Exercise description
Word for word, copy the records and drop the pictures.

Data
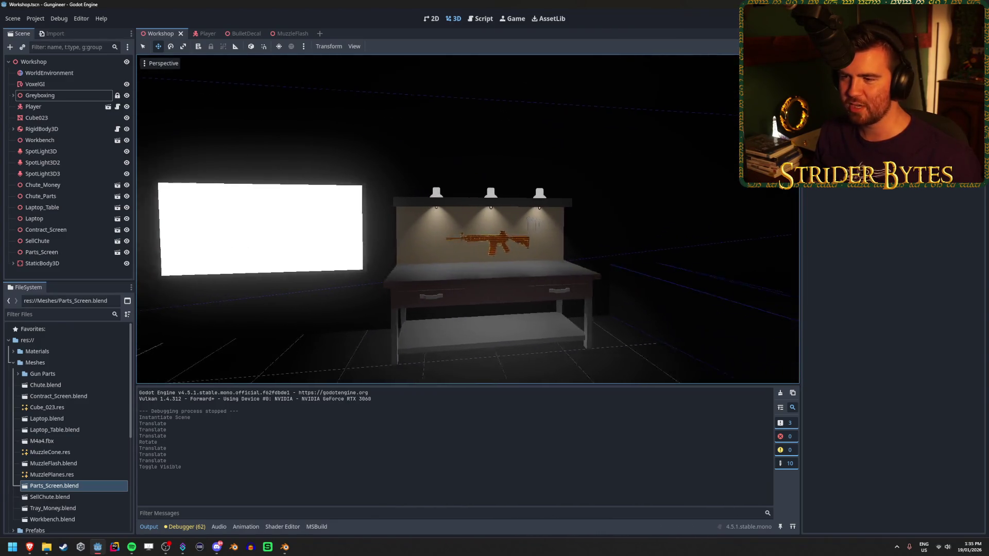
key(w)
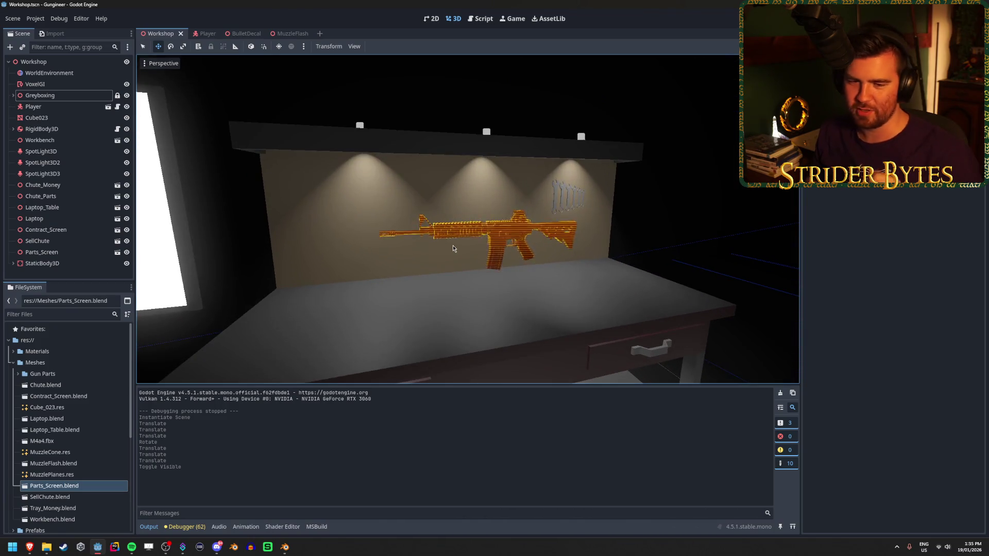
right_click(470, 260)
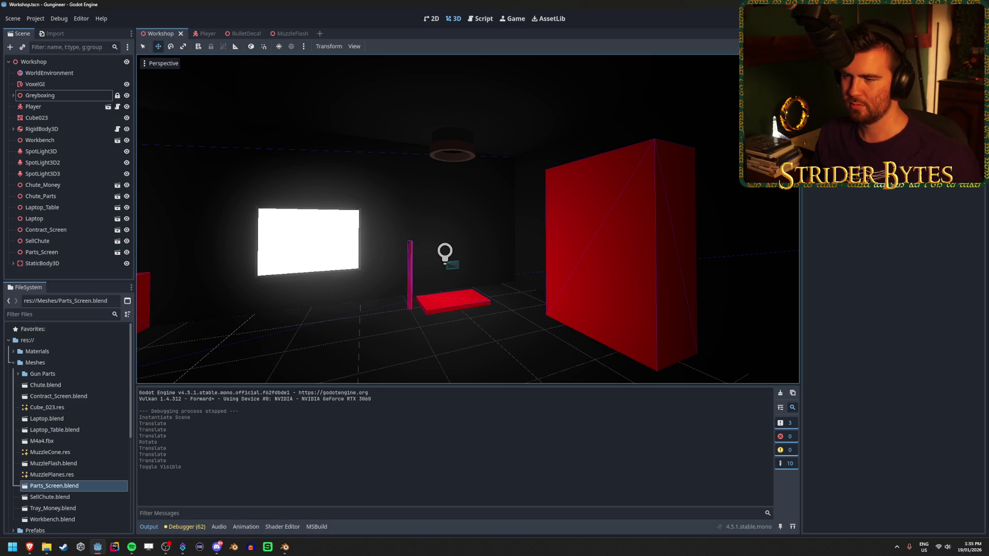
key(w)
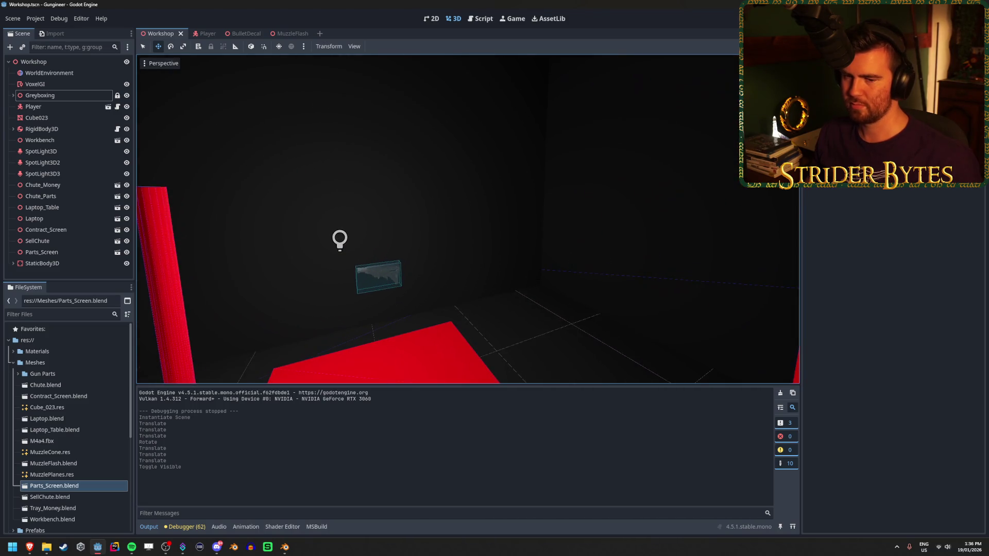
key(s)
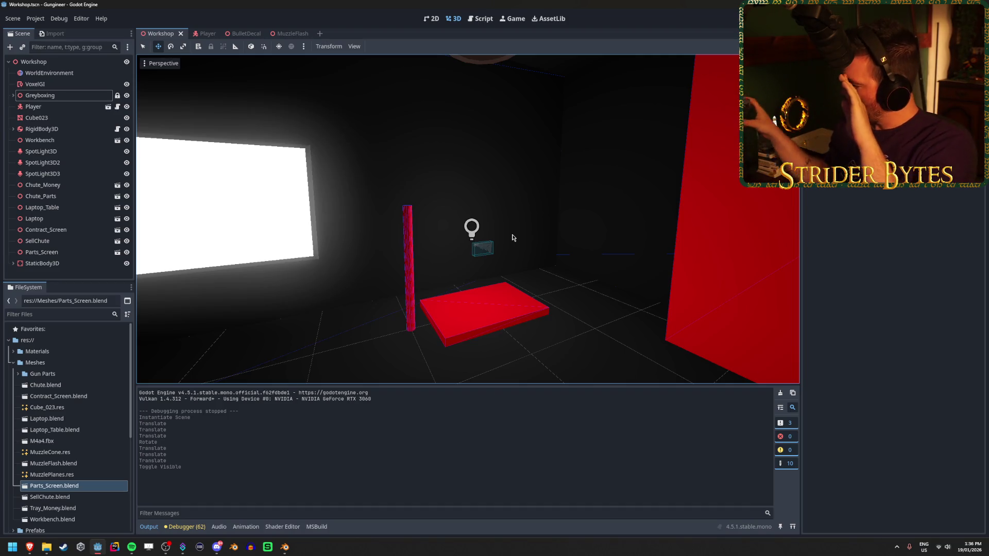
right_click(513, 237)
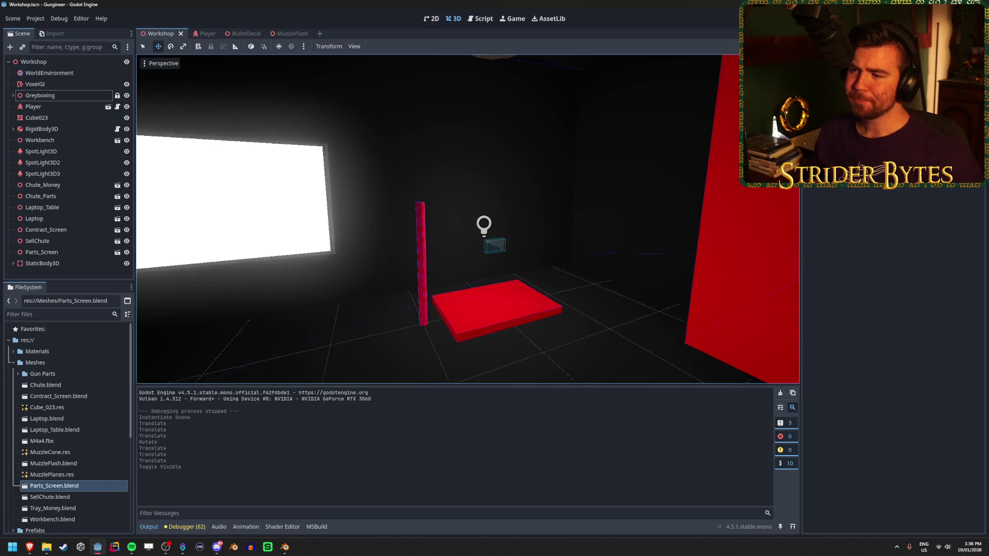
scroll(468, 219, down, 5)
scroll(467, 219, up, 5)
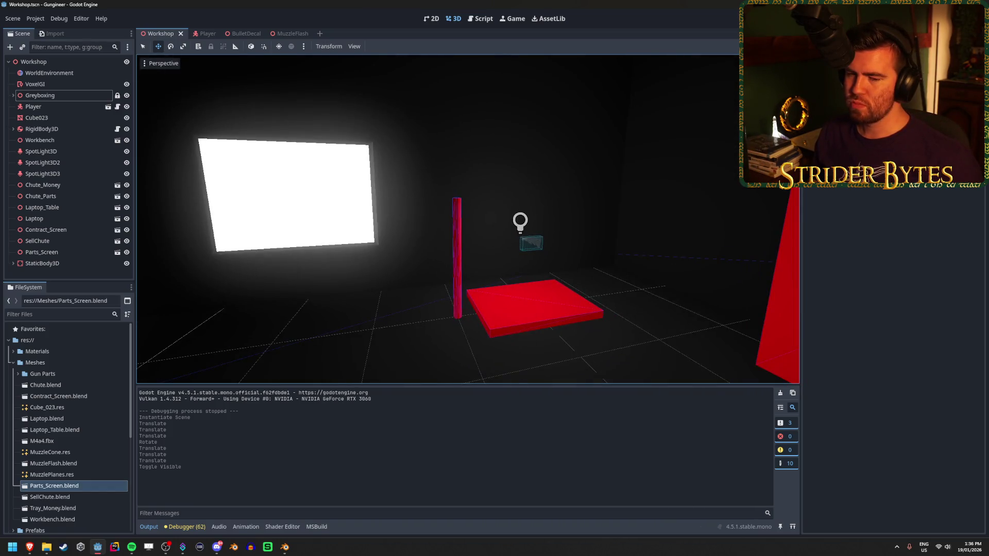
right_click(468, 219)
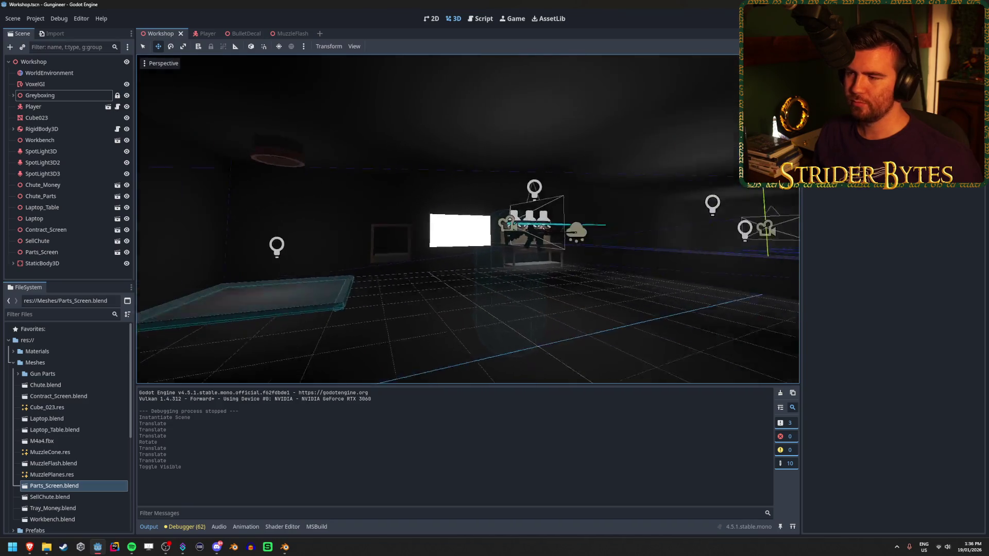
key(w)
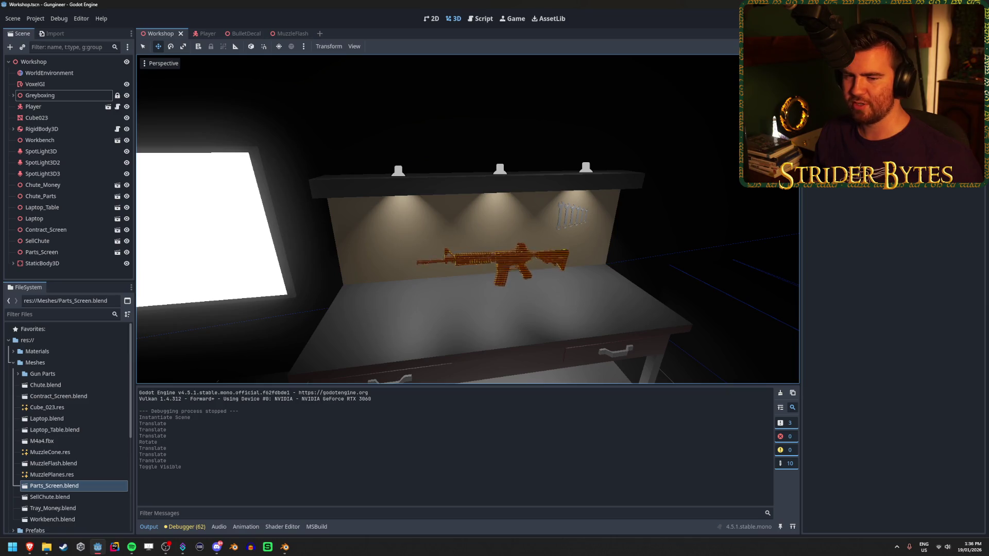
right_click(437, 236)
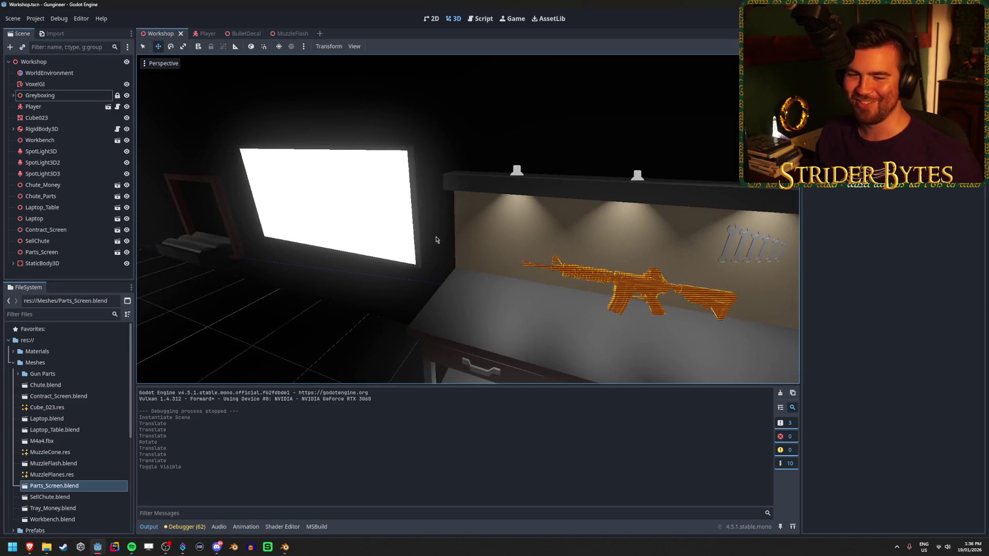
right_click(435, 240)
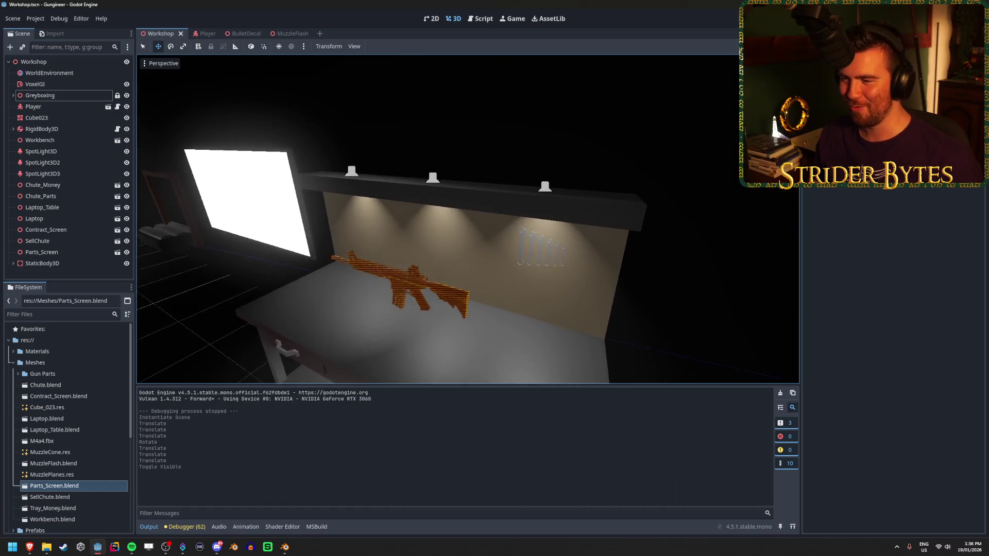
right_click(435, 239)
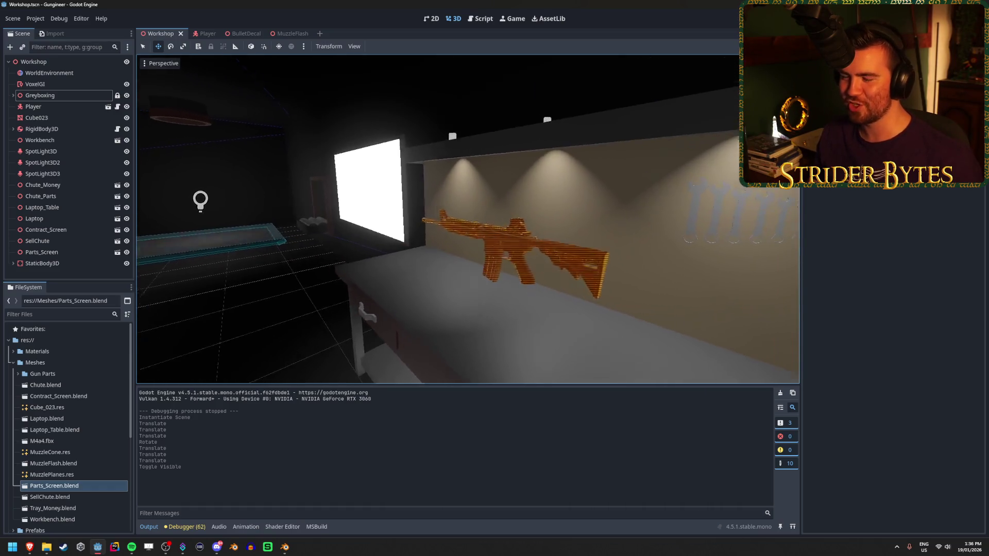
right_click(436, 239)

Task response
key(w)
right_click(470, 260)
key(w)
key(s)
right_click(513, 237)
scroll(468, 219, down, 5)
scroll(467, 219, up, 5)
right_click(468, 219)
key(w)
right_click(437, 236)
right_click(435, 240)
right_click(435, 239)
right_click(436, 239)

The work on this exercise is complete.